Margaret Kidder, painter, printmaker, and teacher, was born in Evanston, Illinois on February 5, 1904. After her graduation from Evanston High School, her family resettled in Southern California in 1921. She returned to Illinois to enroll in the School of the Art Institute of Chicago where she studied between 1922 and 1925. Among her instructors were Allen Philbrick and Matilda Vanderpoel.
In 1927 Kidder married Frederick G. Hertel and they moved to Pasadena, California where she taught at the Susan Stickney Memorial School of Fine Arts. While there, she met the artist and art critic Arthur Millier, who introduced Kidder to etching and engraving and frequently wrote about her work for the Los Angeles Times. Along with Millier and the artists Mildred Bryant Brooks, A. Simon, Jane McDuffle Thurston, and Martha Simmons, she formed The Six Print Club in 1932, which offered prints by subscription. She also studied with Millard Sheets in California, with whom she exhibited at the Madonna Festival in Los Angeles in 1950.

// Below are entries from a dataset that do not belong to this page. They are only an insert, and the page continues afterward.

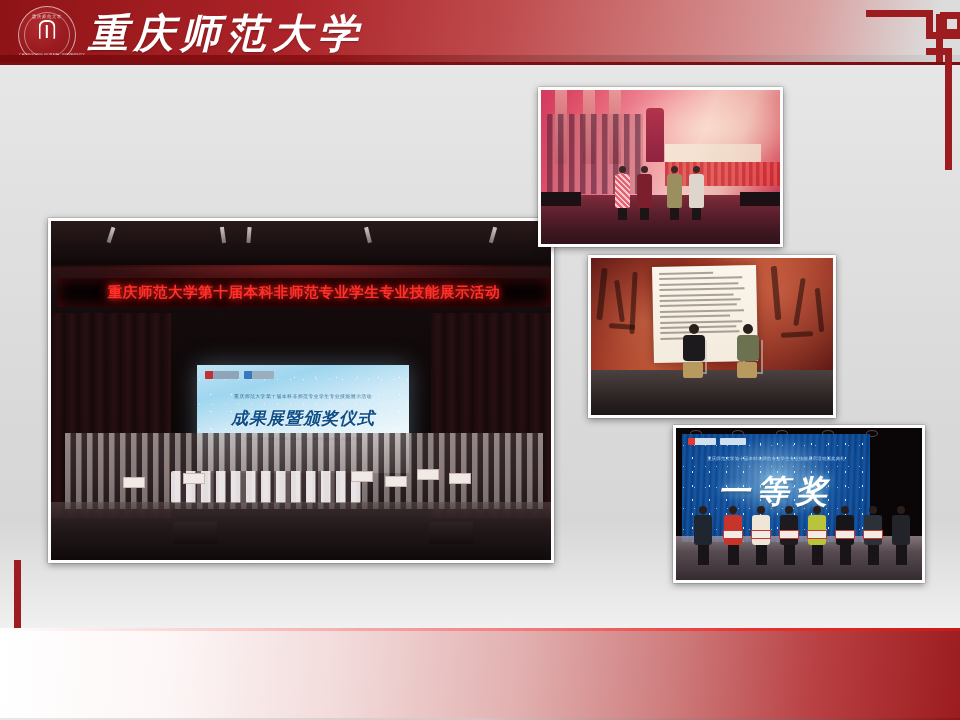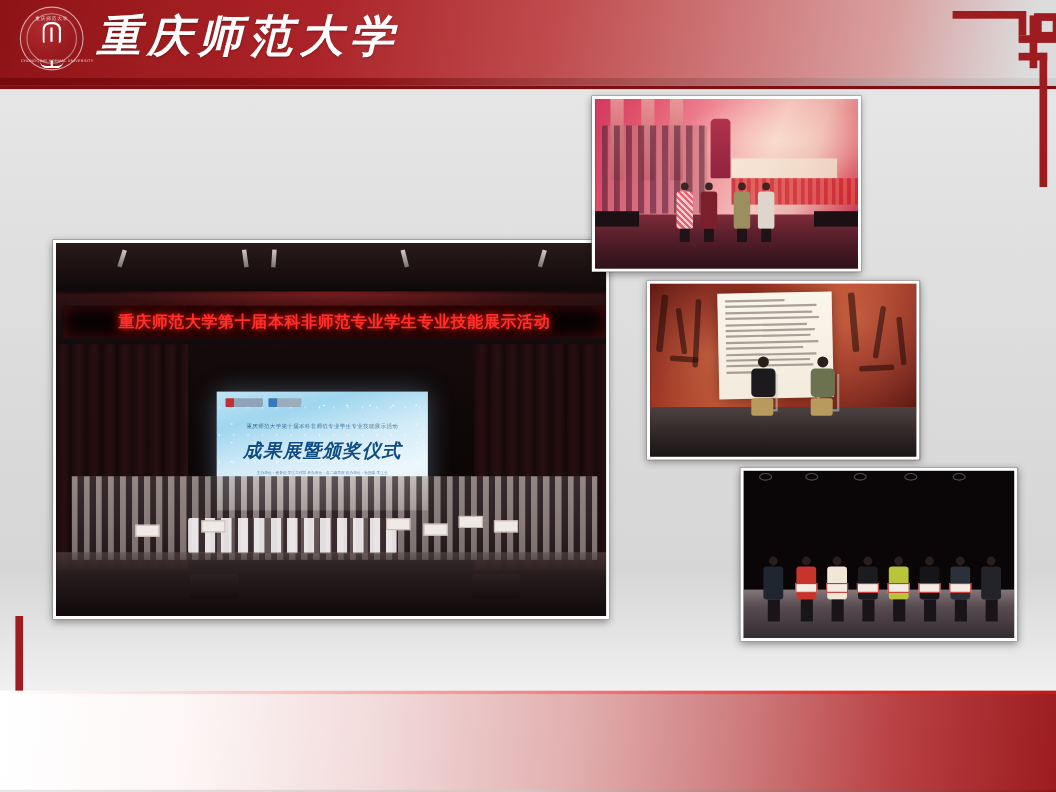--- a/index.html
+++ b/index.html
@@ -16,7 +16,7 @@
 
   
   .header {
-    position: absolute; left: 0; top: 0; width: 960px; height: 81px;
+    position: absolute; left: 0; top: 0; width: 960px; height: 65px;
     background: linear-gradient(100deg, #8d1317 0%, #9c1a1d 12%, #ab2328 30%, #bf4b4d 52%, #cf7b7c 70%, #d9a0a0 84%, #dcdcdc 97%);
     border-bottom: 3px solid #7d0f12;
     overflow: hidden;

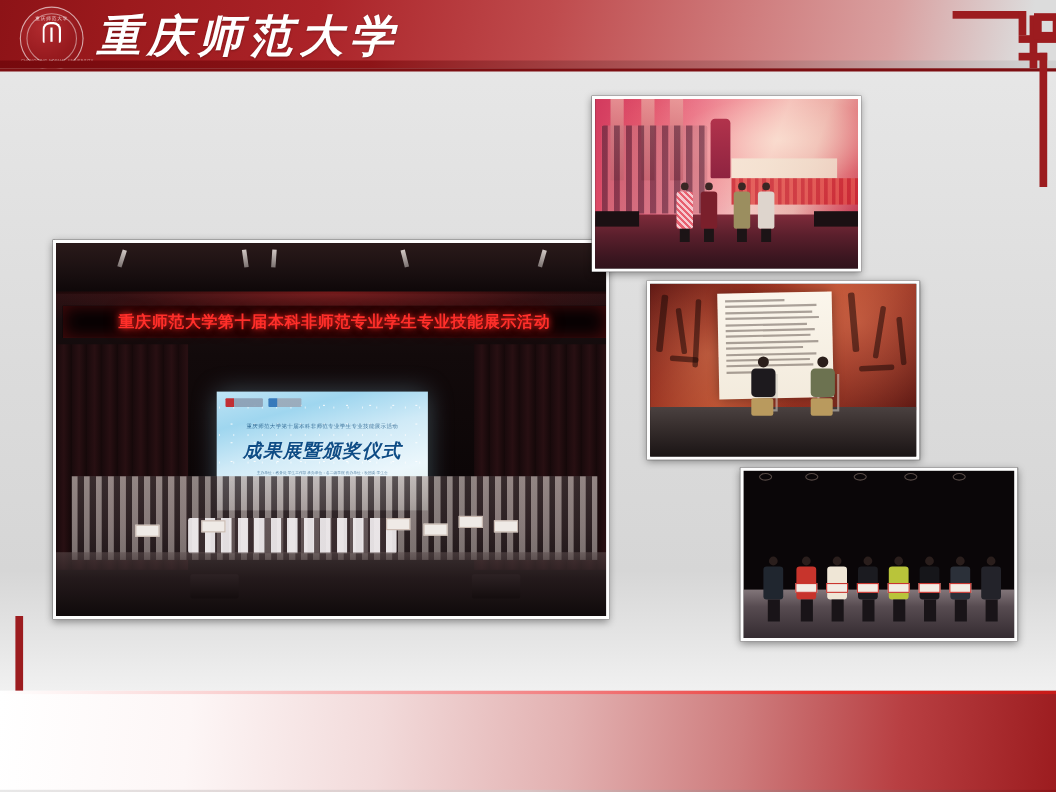--- a/index.html
+++ b/index.html
@@ -175,7 +175,7 @@
   }
   .p-main .curtain-l{ left:0; } .p-main .curtain-r{ right:0; }
   .p-main .screen{
-    position:absolute; left:146px; top:135px; width:192px; height:108px;
+    position:absolute; left:146px; top:144px; width:212px; height:108px;
     background: linear-gradient(165deg,#bfe4f5 0%, #9fd6ef 22%, #cfeaf7 45%, #ecf7fc 72%, #e3f1ef 92%, #bcd9cf 100%);
     box-shadow: 0 0 22px rgba(150,210,235,.35);
   }

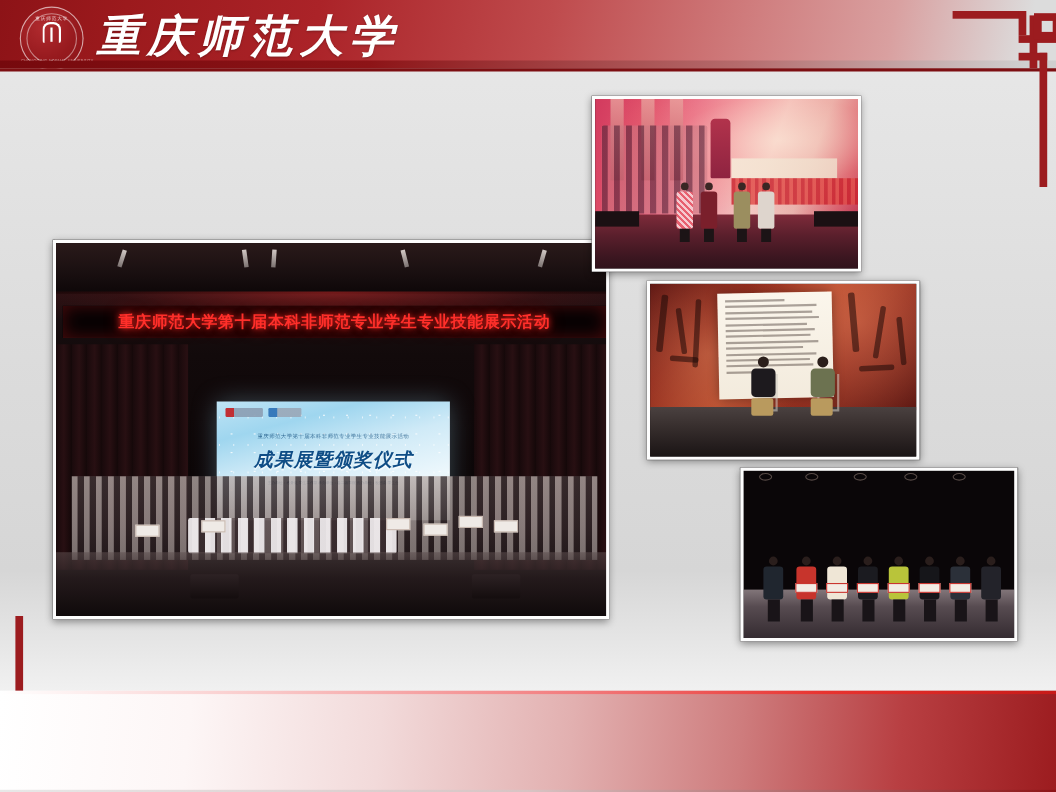--- a/index.html
+++ b/index.html
@@ -501,6 +501,15 @@
     <div class="truss" style="left:146px;"></div>
     <div class="truss" style="left:190px;"></div>
 
+    <div class="bluescreen">
+      <div class="stars"></div>
+      <div class="logos">
+          <div class="lg"></div>
+          <div class="lg2"></div>
+        </div>
+      <div class="ttl">重庆师范大学第十届本科非师范专业学生专业技能展示活动颁奖典礼</div>
+      <div class="prize">一等奖</div>
+    </div>
 
     <div class="floor"></div>
     <div class="awardee" style="left:18px;">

Kidder was a member of and exhibited with the California Society of Etchers. Her print Puppets was awarded the California Society of Etchers' prize in 1936. Kidder's work was also exhibited at the Stickney Hall in Pasadena in 1931; California Society of Printmakers in 1931; Zeitlin's bookshop in Los Angeles in 1931; Ebell Salon in Los Angeles in the years 1932, 1936, and 1941; Los Angeles County Museum of Art in 1932 and 1941; Six Print Club in Los Angeles in 1932 and 1933; Palos Verdes Gallery in 1934; Hollywood Print Rooms in 1936 and 1941; Gump's, San Francisco (with Mildred Bryant Brooks), 1936; Foundation of Western Art in Los Angeles in 1937; Los Angeles County Fair in 1937; Chouinard Gallery in Los Angeles in 1938; New York World's Fair in 1939; Pottinger Gallery in Pasadena in 1940; Compton City Hall in 1941; Laguna Beach Art Association in 1944; Los Angeles Art Association in 1944 and 1945; Pasadena Society of Artists from 1940 through 1950; Art Institute of Chicago in 1947; and 29 Palms Artists Guild in 1954. A solo exhibition of Kidder's work was mounted at the Norton Simon Museum in Pasadena in February 1946.
Margaret Kidder's work is represented in the Norton Simon Museum, Pasadena; the Philadelphia Museum of Art; the Library of Congress, and the San Francisco Museums of Fine Art. She died in Pasadena in November 1959 and a memorial exhibition of her work was mounted at the Board of Equalization Building in Pasadena in July 1961.